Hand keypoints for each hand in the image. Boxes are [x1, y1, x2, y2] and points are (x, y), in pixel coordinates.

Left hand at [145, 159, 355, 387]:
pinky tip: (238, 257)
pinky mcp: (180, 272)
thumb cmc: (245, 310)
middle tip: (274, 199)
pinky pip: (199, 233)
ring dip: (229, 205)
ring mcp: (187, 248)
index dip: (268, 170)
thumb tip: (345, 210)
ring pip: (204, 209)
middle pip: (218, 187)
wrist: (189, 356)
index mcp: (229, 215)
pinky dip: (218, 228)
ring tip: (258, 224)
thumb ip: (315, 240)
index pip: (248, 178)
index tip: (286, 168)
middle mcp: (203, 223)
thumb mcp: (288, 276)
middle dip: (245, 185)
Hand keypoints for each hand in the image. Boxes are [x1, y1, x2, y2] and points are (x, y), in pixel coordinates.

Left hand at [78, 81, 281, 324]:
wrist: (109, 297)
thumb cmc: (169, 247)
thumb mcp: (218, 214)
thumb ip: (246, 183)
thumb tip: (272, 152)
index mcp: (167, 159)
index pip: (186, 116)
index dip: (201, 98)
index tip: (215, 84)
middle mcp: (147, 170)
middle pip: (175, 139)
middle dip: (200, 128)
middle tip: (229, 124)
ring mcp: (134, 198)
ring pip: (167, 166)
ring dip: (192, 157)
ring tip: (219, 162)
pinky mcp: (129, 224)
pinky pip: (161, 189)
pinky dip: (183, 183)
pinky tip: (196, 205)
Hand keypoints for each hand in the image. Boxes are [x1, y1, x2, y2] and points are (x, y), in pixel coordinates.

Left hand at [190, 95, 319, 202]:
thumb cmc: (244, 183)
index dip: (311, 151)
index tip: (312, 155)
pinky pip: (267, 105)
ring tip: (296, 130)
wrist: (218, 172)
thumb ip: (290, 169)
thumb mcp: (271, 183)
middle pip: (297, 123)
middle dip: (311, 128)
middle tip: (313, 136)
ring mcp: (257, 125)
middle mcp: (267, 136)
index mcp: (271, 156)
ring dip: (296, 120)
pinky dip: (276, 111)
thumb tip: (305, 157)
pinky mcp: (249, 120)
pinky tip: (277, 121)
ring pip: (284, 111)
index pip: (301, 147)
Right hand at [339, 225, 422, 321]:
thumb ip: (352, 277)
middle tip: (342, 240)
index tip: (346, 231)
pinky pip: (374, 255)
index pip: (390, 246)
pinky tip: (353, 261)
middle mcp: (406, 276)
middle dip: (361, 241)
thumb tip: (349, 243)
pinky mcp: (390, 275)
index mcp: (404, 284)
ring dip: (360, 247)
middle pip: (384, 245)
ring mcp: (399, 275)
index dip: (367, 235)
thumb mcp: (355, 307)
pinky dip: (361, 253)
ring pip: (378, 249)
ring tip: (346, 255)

- - - - -

• Prompt
Find the lines in the records that include the string "Left", and reply with how many there are, nothing more.

• Response area
3